(Collection entries)
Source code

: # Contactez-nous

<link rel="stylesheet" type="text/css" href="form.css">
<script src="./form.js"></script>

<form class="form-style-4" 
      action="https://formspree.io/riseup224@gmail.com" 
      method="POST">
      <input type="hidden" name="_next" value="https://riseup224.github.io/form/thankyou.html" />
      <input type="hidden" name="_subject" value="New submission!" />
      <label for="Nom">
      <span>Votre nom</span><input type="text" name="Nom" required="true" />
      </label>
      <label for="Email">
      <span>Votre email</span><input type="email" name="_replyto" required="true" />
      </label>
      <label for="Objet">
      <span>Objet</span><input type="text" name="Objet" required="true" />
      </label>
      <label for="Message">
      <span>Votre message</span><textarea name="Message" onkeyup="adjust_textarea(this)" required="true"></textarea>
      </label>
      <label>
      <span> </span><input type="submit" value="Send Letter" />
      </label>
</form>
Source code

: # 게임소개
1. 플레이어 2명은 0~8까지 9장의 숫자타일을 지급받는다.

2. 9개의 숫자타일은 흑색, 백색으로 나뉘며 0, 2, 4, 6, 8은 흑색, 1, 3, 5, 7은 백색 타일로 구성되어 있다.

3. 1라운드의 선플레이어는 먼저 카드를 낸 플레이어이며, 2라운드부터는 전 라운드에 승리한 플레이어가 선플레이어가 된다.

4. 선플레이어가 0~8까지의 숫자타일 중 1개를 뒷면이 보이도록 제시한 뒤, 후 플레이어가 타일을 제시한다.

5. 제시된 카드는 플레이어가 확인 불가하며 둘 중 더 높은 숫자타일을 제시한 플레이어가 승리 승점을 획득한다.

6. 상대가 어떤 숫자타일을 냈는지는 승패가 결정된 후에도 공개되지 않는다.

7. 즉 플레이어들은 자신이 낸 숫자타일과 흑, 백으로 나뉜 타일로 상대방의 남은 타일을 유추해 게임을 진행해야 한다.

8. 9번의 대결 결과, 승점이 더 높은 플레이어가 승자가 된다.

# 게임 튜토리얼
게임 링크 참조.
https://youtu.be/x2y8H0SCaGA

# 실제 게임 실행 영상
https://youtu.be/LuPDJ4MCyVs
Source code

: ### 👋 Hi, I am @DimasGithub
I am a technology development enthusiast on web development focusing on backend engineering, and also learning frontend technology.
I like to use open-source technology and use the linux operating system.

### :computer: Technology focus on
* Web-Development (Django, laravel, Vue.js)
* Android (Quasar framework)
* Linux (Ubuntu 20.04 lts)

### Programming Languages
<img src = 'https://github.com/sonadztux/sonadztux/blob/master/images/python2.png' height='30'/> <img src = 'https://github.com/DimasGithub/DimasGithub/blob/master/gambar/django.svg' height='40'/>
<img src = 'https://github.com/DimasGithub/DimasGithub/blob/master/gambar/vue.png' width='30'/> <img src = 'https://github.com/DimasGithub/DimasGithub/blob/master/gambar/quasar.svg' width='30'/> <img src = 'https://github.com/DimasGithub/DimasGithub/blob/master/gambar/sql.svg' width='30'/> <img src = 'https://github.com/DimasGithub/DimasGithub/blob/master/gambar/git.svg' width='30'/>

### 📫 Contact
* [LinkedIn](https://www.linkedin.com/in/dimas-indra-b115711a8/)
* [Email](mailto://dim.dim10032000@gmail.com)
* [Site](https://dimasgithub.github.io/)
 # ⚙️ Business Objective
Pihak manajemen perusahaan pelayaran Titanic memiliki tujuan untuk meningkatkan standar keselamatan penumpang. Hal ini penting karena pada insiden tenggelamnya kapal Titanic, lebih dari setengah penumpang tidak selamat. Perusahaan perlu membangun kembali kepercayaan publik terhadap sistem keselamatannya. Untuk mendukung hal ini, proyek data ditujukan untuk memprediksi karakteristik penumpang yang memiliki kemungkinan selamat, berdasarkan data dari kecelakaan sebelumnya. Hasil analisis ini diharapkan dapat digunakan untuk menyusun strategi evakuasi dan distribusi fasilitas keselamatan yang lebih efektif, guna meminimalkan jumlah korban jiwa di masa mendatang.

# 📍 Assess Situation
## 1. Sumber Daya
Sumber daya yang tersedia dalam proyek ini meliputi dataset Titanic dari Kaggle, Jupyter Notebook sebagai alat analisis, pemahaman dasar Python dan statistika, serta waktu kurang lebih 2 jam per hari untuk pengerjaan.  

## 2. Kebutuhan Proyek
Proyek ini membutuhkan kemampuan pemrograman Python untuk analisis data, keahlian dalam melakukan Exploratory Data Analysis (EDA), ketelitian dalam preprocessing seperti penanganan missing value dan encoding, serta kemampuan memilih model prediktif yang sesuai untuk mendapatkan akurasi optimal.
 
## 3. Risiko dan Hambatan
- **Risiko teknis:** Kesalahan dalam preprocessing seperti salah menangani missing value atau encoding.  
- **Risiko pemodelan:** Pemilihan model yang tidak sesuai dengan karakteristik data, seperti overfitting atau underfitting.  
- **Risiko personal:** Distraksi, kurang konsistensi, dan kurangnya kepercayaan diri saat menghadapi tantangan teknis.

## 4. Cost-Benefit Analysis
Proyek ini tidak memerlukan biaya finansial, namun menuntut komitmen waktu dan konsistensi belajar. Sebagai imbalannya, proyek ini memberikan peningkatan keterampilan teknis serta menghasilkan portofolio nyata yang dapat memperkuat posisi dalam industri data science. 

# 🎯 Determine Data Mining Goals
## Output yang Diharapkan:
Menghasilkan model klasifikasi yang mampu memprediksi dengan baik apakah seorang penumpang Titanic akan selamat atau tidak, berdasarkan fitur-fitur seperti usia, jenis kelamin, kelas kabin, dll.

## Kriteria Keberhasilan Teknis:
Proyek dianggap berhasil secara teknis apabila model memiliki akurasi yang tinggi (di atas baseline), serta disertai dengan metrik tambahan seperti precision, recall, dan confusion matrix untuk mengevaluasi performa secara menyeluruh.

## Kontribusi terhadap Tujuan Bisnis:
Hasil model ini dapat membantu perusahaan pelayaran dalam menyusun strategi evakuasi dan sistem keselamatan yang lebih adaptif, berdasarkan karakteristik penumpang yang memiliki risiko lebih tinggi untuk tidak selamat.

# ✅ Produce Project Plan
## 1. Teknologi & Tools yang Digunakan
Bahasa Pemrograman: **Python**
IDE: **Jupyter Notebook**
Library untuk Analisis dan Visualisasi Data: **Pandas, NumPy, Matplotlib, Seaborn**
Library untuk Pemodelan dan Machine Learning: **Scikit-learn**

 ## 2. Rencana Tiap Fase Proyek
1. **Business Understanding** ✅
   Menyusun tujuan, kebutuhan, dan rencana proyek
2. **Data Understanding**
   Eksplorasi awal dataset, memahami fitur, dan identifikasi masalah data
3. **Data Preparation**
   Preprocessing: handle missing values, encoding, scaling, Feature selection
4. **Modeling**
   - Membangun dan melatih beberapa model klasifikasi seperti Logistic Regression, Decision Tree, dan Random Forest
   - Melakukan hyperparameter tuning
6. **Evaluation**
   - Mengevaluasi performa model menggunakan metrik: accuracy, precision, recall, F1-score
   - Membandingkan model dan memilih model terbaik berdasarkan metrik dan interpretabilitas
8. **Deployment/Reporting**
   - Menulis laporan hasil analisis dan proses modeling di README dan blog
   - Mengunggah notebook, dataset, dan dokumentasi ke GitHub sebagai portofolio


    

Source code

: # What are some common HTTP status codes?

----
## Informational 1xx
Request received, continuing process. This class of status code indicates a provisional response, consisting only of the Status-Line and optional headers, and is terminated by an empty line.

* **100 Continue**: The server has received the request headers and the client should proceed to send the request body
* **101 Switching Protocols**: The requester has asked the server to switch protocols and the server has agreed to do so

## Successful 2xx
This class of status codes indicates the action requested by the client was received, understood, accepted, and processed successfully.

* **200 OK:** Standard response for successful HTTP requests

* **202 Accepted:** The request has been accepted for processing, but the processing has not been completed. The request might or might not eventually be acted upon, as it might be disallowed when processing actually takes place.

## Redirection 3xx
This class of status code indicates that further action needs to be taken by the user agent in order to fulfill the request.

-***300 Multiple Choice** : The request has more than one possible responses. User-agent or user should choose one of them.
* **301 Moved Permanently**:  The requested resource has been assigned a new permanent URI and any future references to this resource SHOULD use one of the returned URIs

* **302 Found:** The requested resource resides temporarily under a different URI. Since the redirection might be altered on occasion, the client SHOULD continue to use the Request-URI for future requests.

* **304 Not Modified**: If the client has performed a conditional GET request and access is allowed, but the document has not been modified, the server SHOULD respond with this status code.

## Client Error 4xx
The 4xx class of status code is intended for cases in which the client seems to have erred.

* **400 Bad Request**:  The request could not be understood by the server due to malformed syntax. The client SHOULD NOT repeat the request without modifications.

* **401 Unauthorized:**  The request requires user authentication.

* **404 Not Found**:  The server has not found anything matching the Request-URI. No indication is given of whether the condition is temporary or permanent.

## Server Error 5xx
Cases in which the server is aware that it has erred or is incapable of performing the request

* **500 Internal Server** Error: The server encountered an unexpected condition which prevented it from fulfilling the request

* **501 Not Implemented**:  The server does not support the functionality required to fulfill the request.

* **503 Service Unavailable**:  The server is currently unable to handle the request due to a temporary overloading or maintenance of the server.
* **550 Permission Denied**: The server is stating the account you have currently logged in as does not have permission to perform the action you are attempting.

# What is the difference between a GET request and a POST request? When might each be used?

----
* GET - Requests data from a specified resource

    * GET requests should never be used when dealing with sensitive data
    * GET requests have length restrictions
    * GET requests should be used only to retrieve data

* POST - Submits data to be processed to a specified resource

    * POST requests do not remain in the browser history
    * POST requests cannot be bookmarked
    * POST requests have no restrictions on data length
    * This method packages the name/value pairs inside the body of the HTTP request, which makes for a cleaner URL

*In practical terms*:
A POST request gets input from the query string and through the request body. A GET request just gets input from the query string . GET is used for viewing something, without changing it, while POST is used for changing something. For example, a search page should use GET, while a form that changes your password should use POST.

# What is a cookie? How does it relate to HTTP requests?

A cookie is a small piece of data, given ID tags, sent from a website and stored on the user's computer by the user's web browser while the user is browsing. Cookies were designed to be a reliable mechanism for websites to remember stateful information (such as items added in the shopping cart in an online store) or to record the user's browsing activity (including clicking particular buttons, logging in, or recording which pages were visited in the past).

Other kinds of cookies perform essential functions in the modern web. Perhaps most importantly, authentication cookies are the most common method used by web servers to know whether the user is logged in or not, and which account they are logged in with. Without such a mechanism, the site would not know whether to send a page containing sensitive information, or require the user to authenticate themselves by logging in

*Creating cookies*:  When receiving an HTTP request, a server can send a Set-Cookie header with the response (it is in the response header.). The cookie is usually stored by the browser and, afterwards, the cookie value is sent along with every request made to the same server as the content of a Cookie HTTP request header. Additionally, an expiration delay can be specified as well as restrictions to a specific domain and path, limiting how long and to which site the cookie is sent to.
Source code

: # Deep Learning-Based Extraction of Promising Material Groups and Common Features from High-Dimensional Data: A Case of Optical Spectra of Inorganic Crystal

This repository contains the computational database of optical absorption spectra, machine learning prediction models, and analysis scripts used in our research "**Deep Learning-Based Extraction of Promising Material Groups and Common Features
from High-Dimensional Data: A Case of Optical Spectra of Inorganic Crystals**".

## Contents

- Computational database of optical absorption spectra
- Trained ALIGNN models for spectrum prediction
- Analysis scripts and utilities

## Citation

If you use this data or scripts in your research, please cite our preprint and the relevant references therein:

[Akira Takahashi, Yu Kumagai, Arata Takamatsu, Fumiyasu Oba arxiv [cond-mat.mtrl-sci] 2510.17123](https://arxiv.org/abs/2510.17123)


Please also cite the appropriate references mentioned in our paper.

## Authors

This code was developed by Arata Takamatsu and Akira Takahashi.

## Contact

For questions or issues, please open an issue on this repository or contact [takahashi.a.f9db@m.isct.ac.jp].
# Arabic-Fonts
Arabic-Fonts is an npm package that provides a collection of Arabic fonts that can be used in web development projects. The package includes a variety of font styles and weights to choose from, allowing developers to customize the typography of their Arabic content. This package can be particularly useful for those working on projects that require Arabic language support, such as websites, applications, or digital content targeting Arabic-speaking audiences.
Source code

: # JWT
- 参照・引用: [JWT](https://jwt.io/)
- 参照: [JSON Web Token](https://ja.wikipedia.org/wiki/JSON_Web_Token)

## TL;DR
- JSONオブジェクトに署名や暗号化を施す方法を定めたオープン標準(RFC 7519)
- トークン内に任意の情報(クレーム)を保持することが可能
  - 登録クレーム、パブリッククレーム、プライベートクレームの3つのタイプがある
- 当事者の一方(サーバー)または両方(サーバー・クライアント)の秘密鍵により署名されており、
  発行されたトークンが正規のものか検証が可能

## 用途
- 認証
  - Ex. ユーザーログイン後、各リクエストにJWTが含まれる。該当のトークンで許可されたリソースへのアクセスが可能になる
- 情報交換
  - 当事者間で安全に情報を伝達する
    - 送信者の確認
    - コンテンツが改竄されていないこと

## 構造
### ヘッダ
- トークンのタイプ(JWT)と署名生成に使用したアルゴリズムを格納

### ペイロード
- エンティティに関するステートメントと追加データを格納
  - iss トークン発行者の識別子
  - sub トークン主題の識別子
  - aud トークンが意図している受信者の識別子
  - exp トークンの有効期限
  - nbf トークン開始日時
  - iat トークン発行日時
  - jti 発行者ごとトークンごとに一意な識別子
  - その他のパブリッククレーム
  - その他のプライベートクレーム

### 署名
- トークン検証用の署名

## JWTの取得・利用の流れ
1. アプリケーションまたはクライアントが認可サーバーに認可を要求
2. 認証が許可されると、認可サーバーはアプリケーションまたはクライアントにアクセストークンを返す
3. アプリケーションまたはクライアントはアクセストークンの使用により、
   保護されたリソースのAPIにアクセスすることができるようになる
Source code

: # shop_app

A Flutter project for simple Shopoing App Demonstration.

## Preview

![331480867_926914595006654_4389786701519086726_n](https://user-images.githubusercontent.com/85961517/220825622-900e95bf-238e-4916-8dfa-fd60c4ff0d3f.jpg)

▶ **INSTRUCTION**: Copy out the lines in the rows above, starting with the line that contains "## 4. Cost-Benefit Analysis" and going on through the line that contains "Proyek dianggap berhasil".

▶ **SOLUTION TO THIS TASK**:
## 4. Cost-Benefit Analysis
Proyek ini tidak memerlukan biaya finansial, namun menuntut komitmen waktu dan konsistensi belajar. Sebagai imbalannya, proyek ini memberikan peningkatan keterampilan teknis serta menghasilkan portofolio nyata yang dapat memperkuat posisi dalam industri data science. 

# 🎯 Determine Data Mining Goals
## Output yang Diharapkan:
Menghasilkan model klasifikasi yang mampu memprediksi dengan baik apakah seorang penumpang Titanic akan selamat atau tidak, berdasarkan fitur-fitur seperti usia, jenis kelamin, kelas kabin, dll.

## Kriteria Keberhasilan Teknis:
Proyek dianggap berhasil secara teknis apabila model memiliki akurasi yang tinggi (di atas baseline), serta disertai dengan metrik tambahan seperti precision, recall, dan confusion matrix untuk mengevaluasi performa secara menyeluruh.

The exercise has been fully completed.